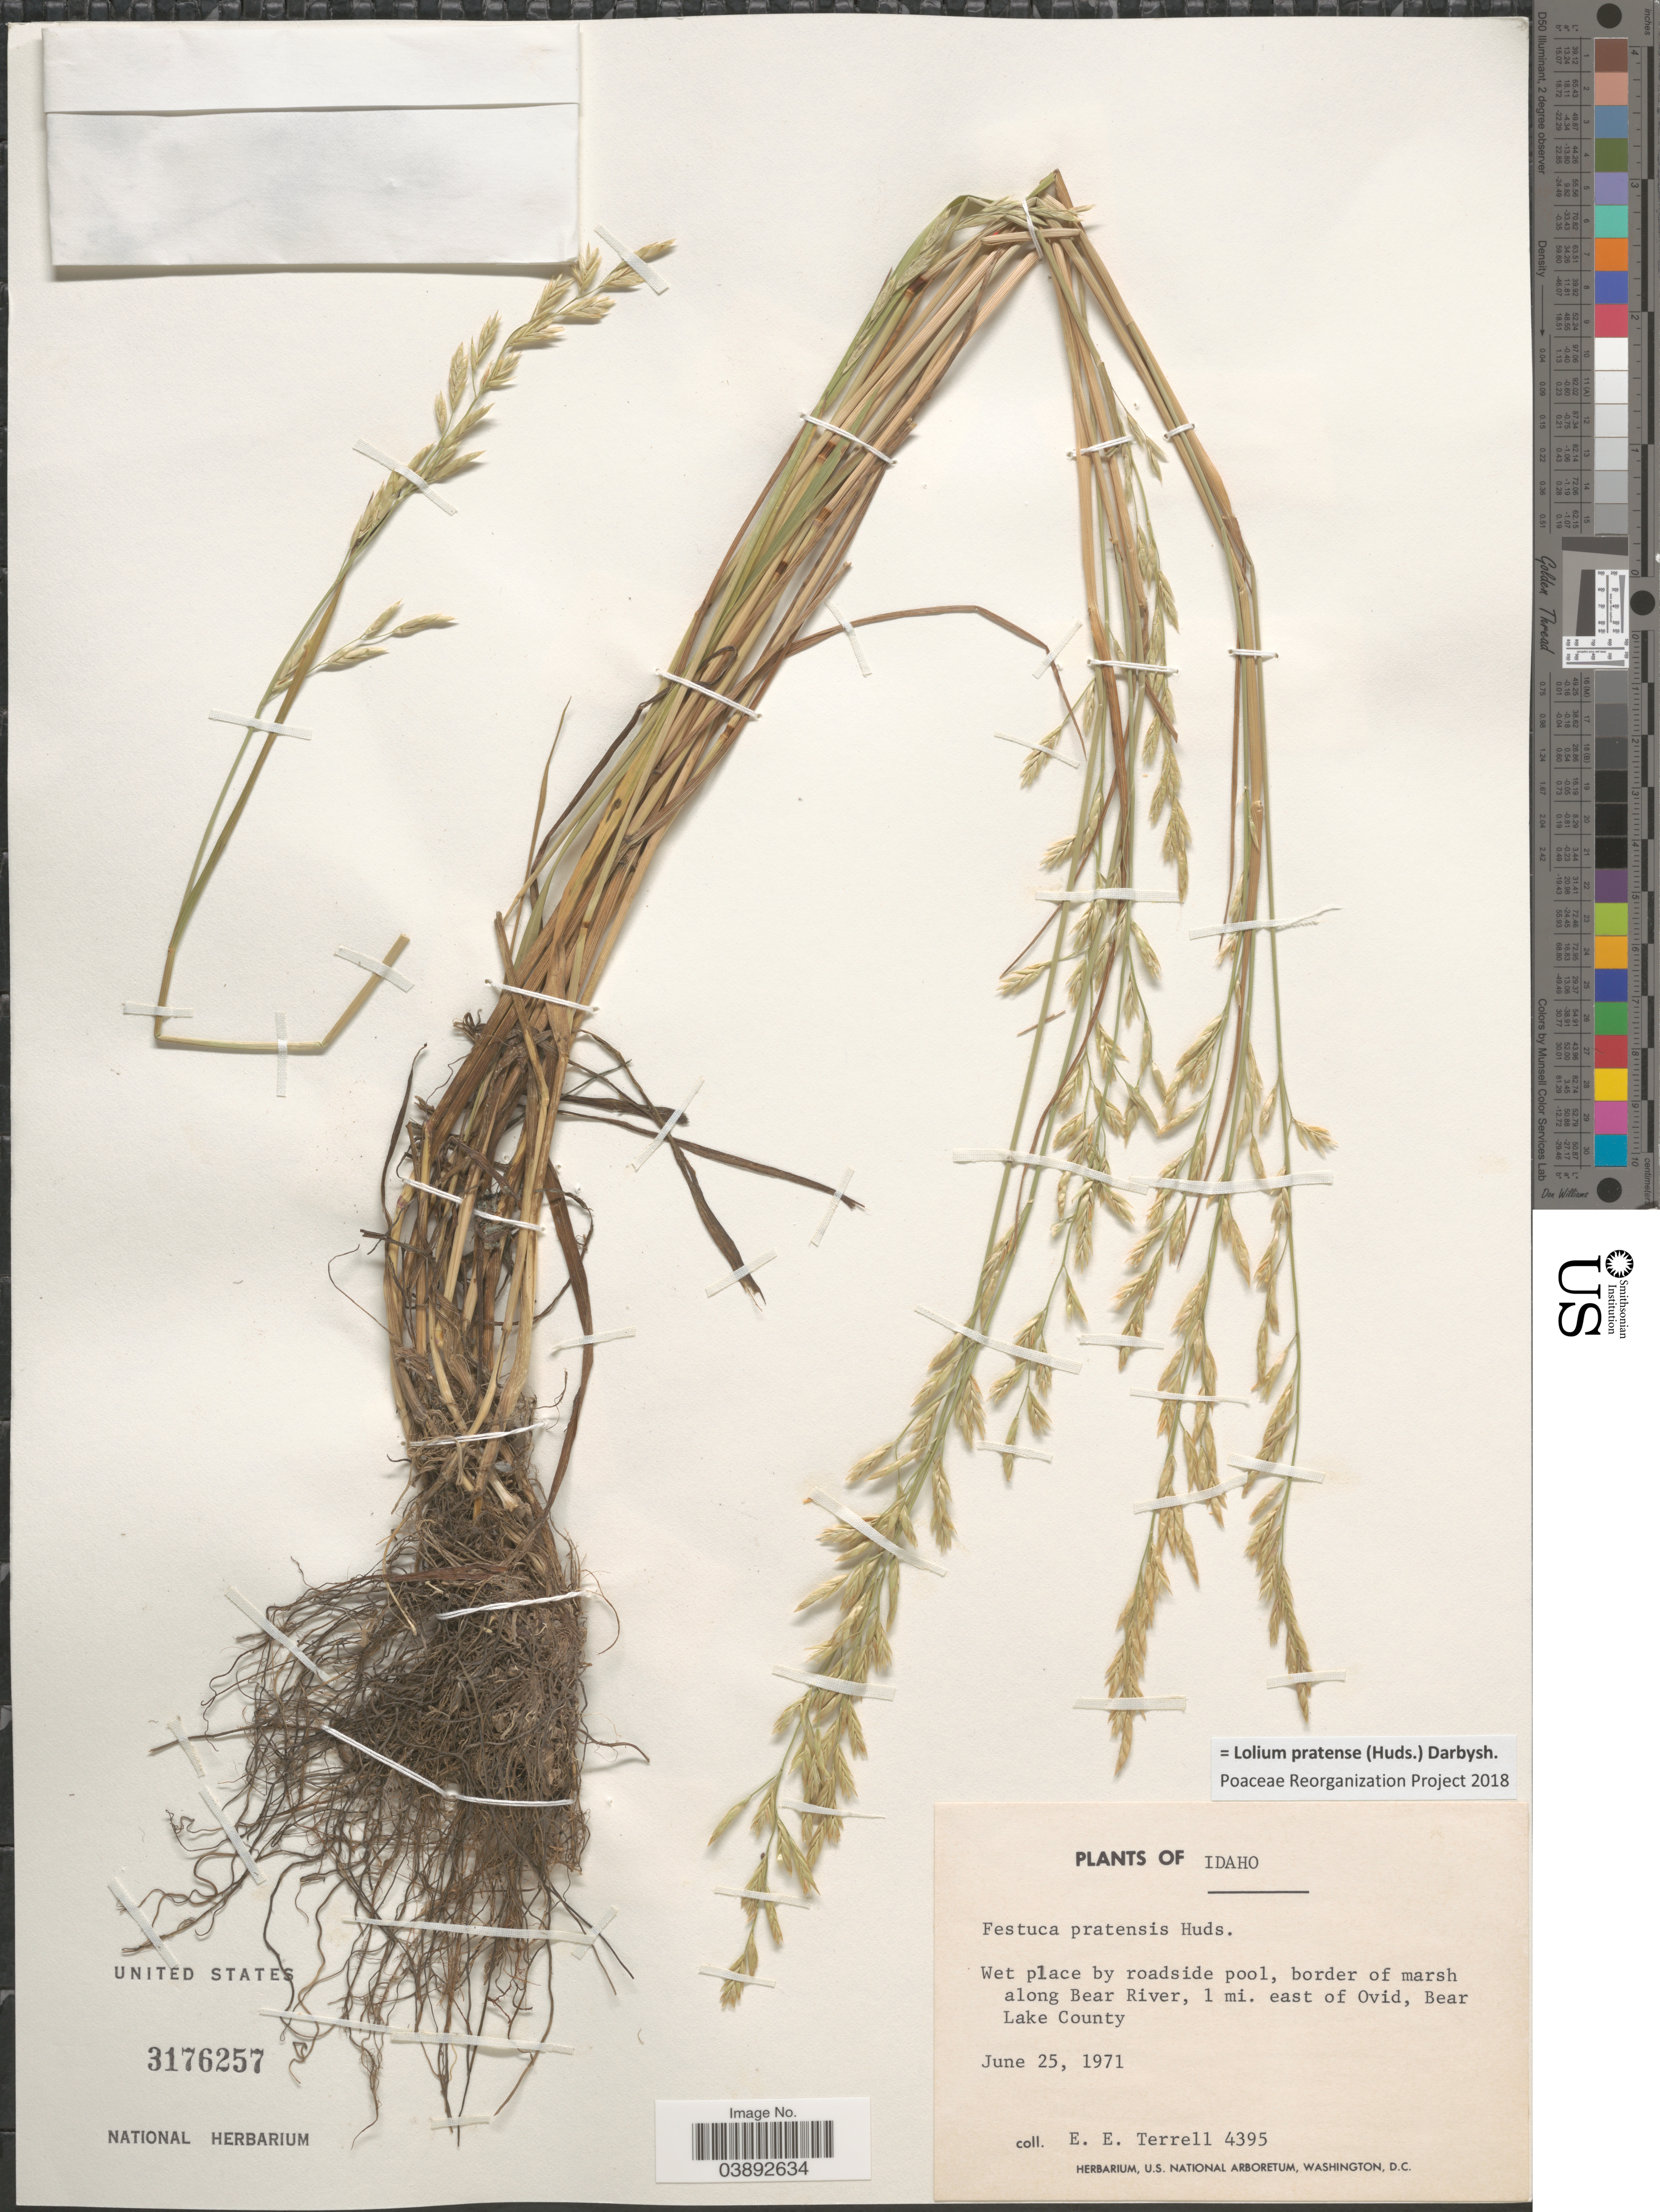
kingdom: Plantae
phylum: Tracheophyta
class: Liliopsida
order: Poales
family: Poaceae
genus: Lolium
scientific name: Lolium pratense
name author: (Huds.) Darbysh.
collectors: E. E. Terrell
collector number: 4395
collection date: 1971-06-25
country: United States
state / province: Idaho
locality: Wet place by roadside pool, border of marsh along Bear River, 1 mi. east of Ovid, Bear Lake County.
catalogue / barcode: US 3176257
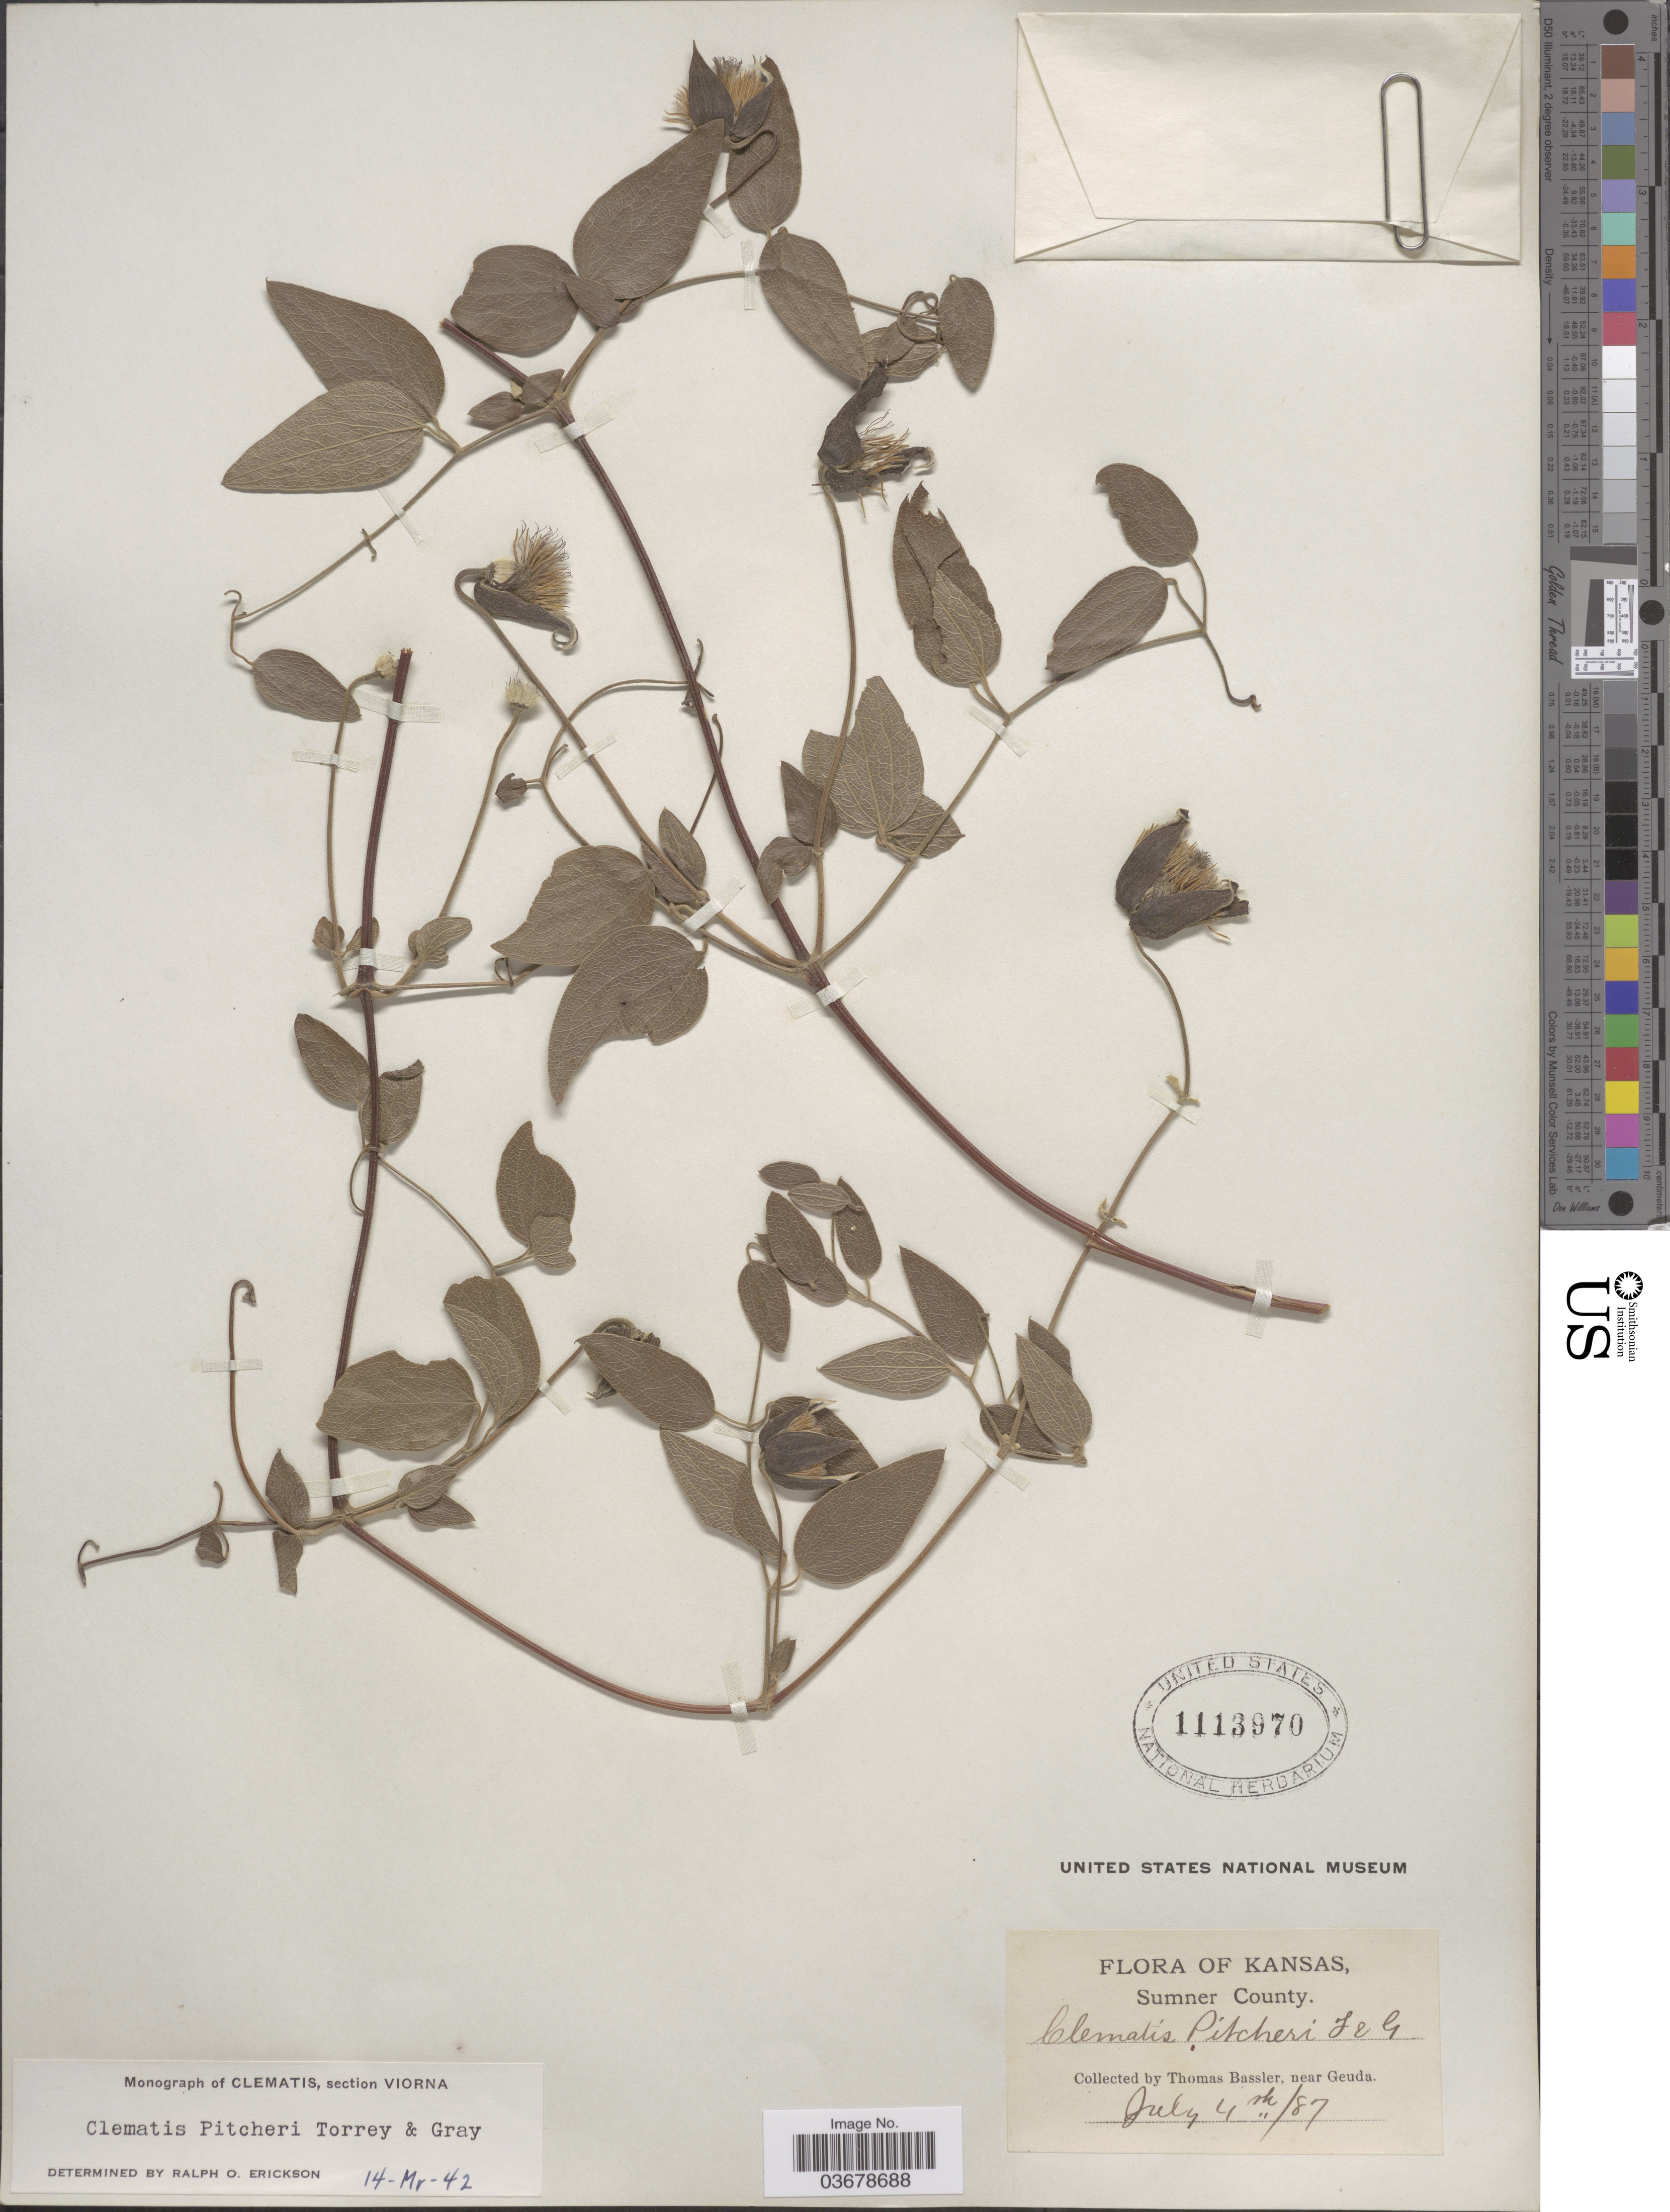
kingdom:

DIRECTIVE: Print the stretch from the line containing "genus: Lolium" through the end of the rows word for word, leaving the pictures out.

PROBLEM SOLUTION:
genus: Lolium
scientific name: Lolium pratense
name author: (Huds.) Darbysh.
collectors: E. E. Terrell
collector number: 4395
collection date: 1971-06-25
country: United States
state / province: Idaho
locality: Wet place by roadside pool, border of marsh along Bear River, 1 mi. east of Ovid, Bear Lake County.
catalogue / barcode: US 3176257
kingdom:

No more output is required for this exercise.